That’s kind of amusing coming from someone who talks about how parents should get to start over by abandoning their children.
And yet, my nanny still wants to be paid.
Try not to add things to what I said. I said that divorce from a significant other along with nominal payments for child care should be allowed, no one can or should force anyone to spend time with another person who they are not a guardian of. The children aren’t abandoned like in a shoebox on someone’s porch, they are given to someone who wants them to be taken care of, similar to giving up a kid for adoption unless you’re against that too. After satisfying her parental obligations through these payments, a parent should be able to seek other people as family or choose not to spend any time in close proximity or contact with her kids
Does your nanny insist on people paying her for spending time with her own kids? And if no payments are forthcoming, does she simply leave the kids? If both of those answers are no, then you may understand why its silly for a parent to demand to be paid to spend time with his own kids. The payment should be a for a caregiver who needs to be there in lieu of the parent (presumably at a job or something). Nobody should get paid for just spending time with their kid cause they’ll do that anyway, voluntarily, without payment
In lieu of being forced to spend time, they are forced to spend money while someone else spends the time.
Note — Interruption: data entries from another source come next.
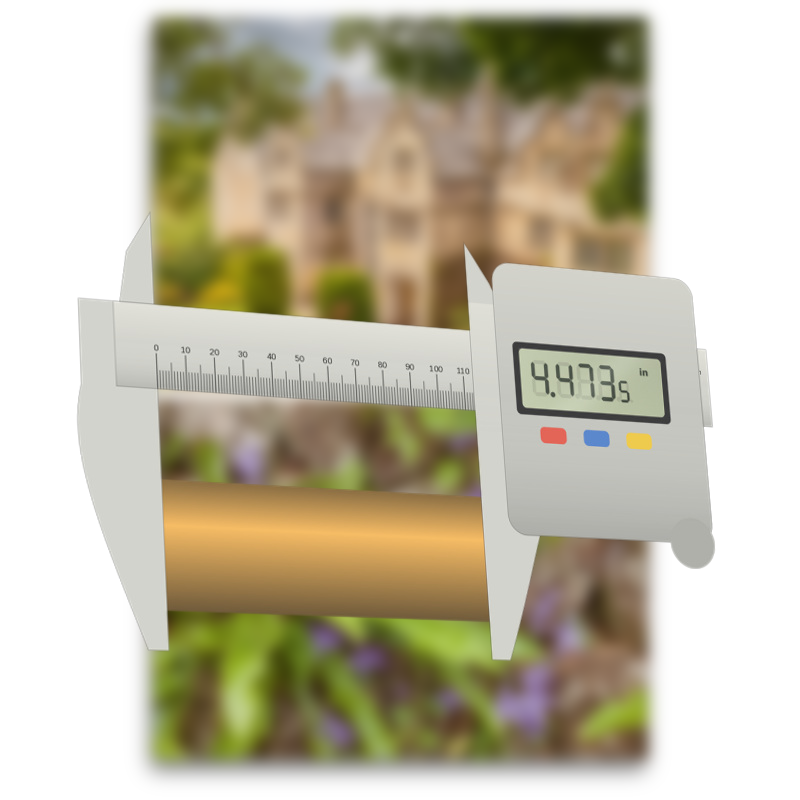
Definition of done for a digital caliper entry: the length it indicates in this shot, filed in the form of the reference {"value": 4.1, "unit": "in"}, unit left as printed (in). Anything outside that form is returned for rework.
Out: {"value": 4.4735, "unit": "in"}
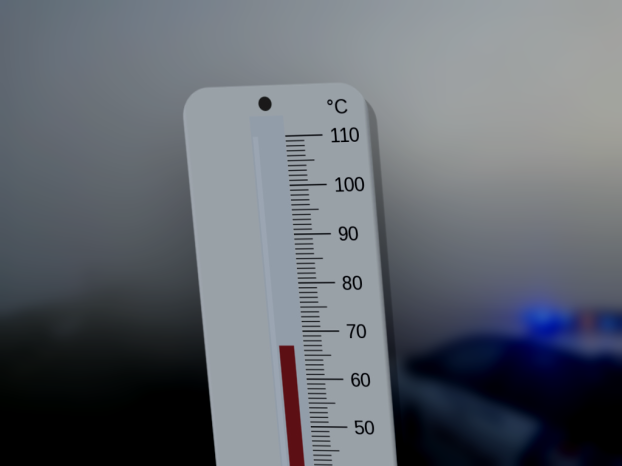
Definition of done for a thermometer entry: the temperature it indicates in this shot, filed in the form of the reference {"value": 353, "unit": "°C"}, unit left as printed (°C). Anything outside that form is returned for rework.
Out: {"value": 67, "unit": "°C"}
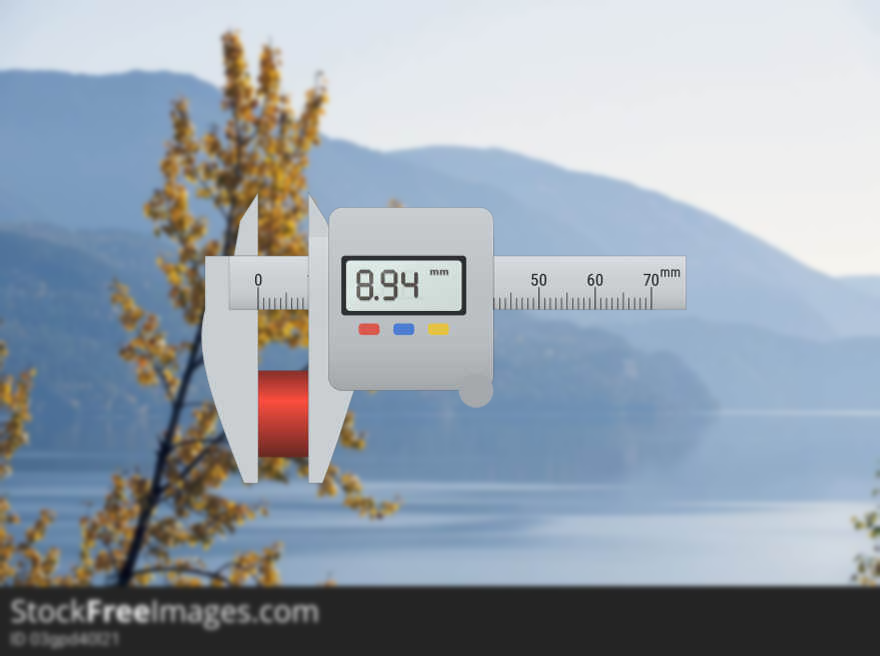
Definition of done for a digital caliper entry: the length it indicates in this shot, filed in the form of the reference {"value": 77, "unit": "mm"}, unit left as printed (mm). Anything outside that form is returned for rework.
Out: {"value": 8.94, "unit": "mm"}
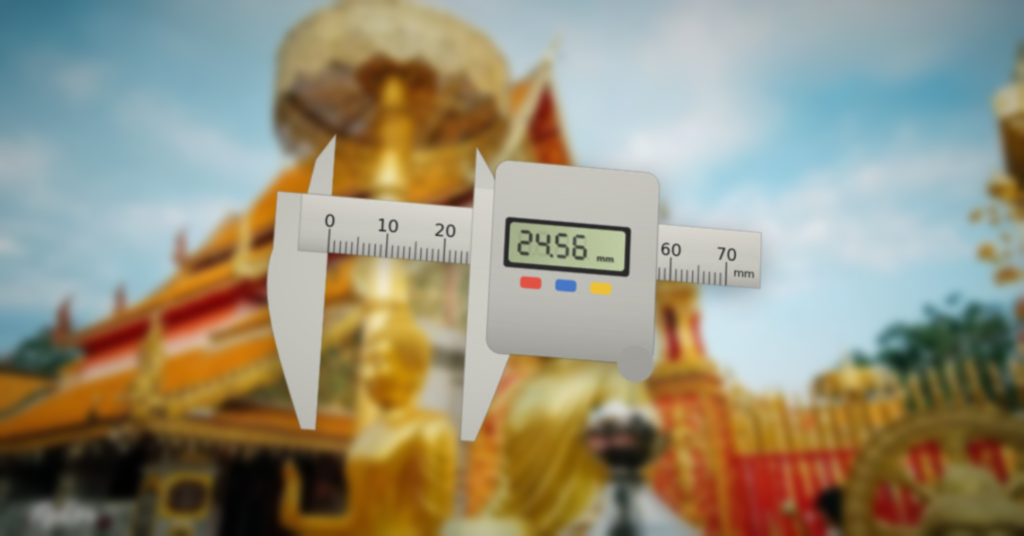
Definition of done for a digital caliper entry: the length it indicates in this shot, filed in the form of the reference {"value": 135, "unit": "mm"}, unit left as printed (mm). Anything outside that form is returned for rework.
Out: {"value": 24.56, "unit": "mm"}
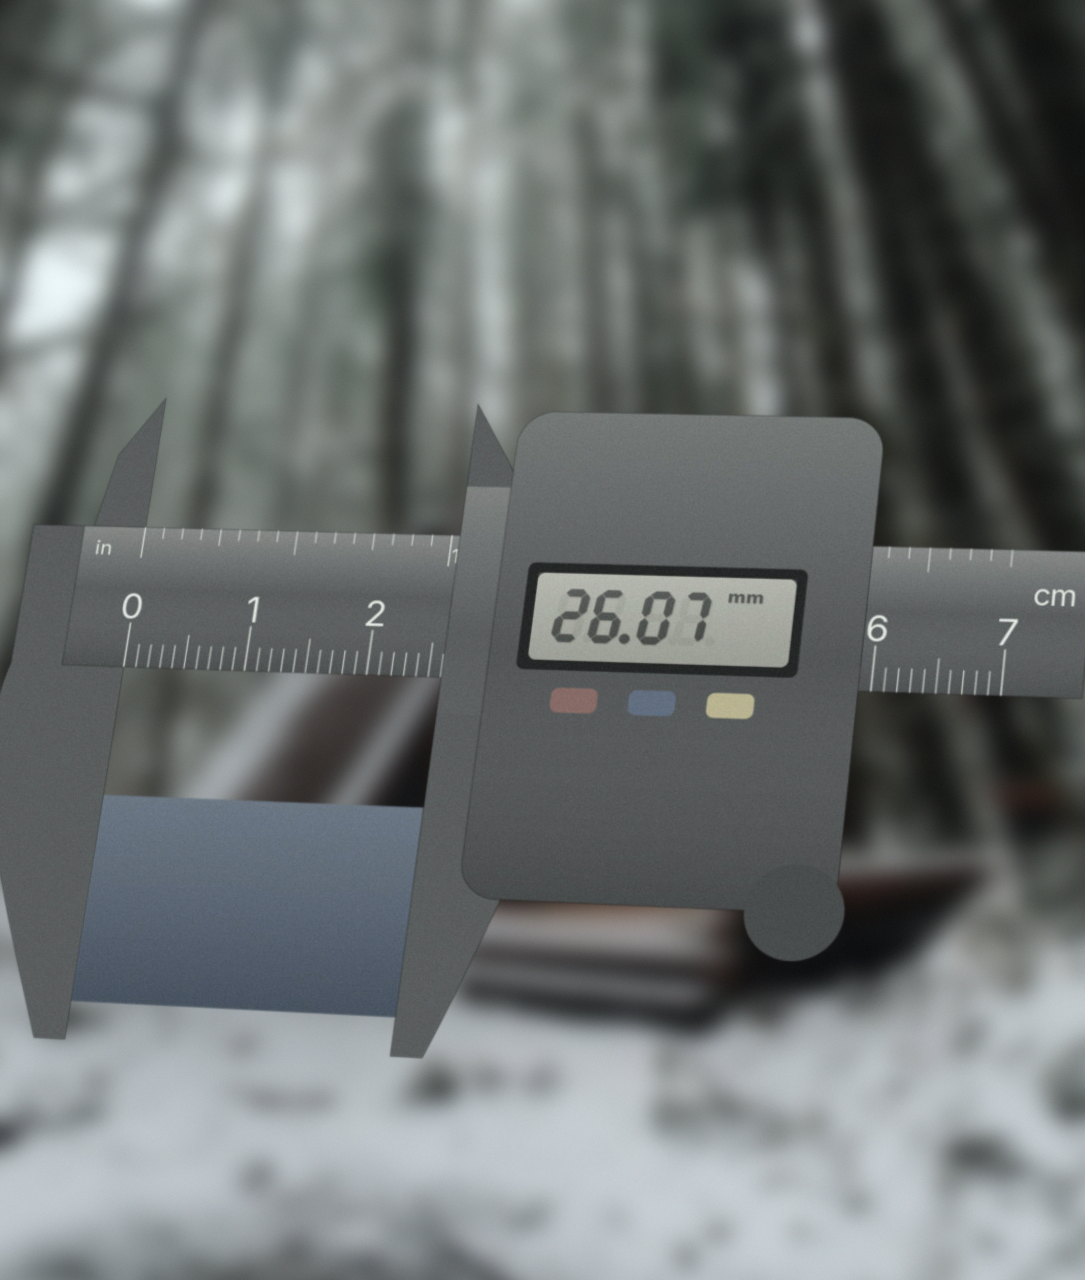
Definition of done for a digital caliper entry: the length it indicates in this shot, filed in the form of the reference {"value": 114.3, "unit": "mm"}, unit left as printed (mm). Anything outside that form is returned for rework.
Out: {"value": 26.07, "unit": "mm"}
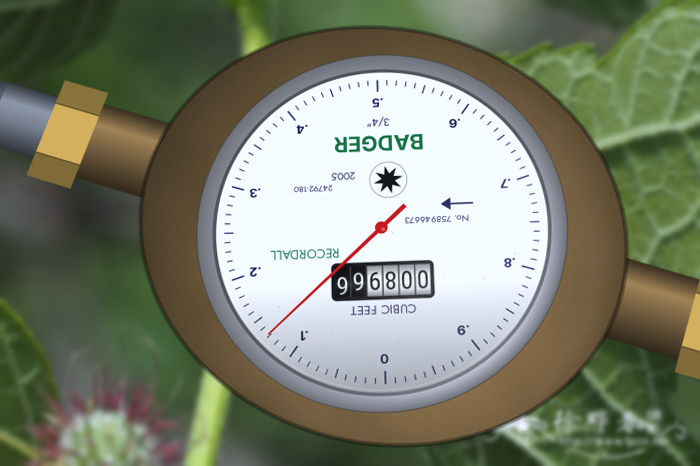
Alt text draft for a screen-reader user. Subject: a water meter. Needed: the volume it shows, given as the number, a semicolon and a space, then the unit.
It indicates 8966.13; ft³
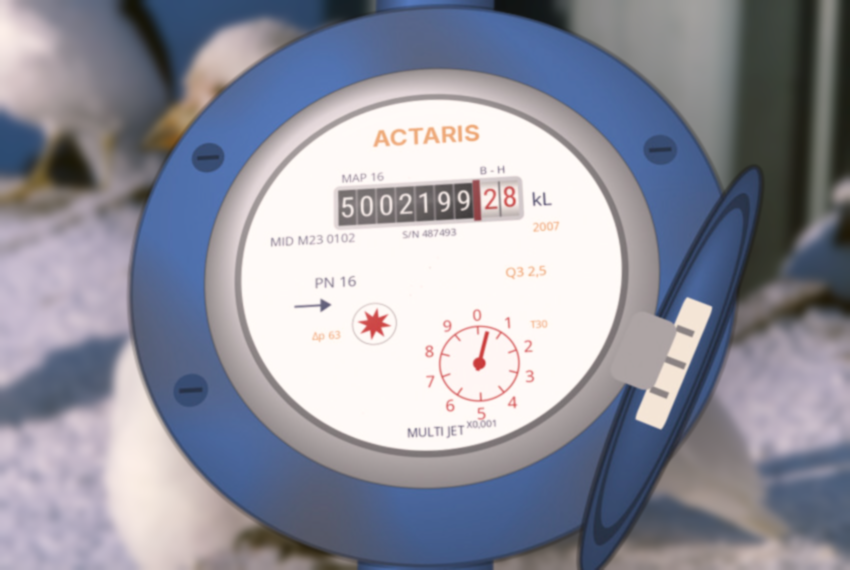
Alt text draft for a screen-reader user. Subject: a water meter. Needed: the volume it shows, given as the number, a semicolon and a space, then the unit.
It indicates 5002199.280; kL
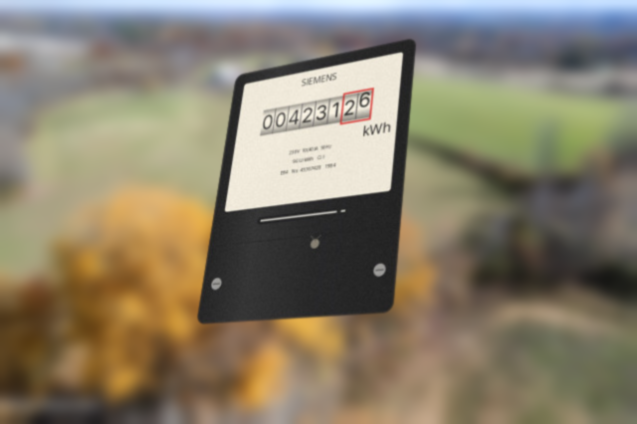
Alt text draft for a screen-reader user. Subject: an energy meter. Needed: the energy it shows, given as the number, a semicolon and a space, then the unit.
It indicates 4231.26; kWh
Except, you know, THE NON-CUSTODiAL PARENT WHO ISN’T SPENDING TIME WITH THEIR KIDS.
It’s pretty damn easy to say “changing diapers is its own reward!” when you have someone else to do it for you.
If two people agree to be parents together, they’re agreeing to share the labor, the cost and the time that will be expended to look after their kid(s). They may choose to divide each of those components right down the middle, or they may come up with some other mutually-agreed-upon way of dividing them.
But if they divorce, each of them still owes to the kid(s) one-half of that total labor, cost and time. If one parent is not going to put in any of the labor or time required for childcare after the divorce, then it’s only fair for her to pay her ex-spouse, the custodial parent, for picking up the slack.
In short:
You don’t owe your custodial-parent ex-spouse payment for doing their own half of the childcare. You owe them payment for doing your half of the childcare.
But even in SC, the guidelines for calculation only work up to a combined income of both parents of $360k. When it is higher, child support will be evaluated on a case by case basis by a judge. This would tend to support the OP’s assertion that there is a finite amount of CS that should be awarded otherwise the calculator would just keep going up.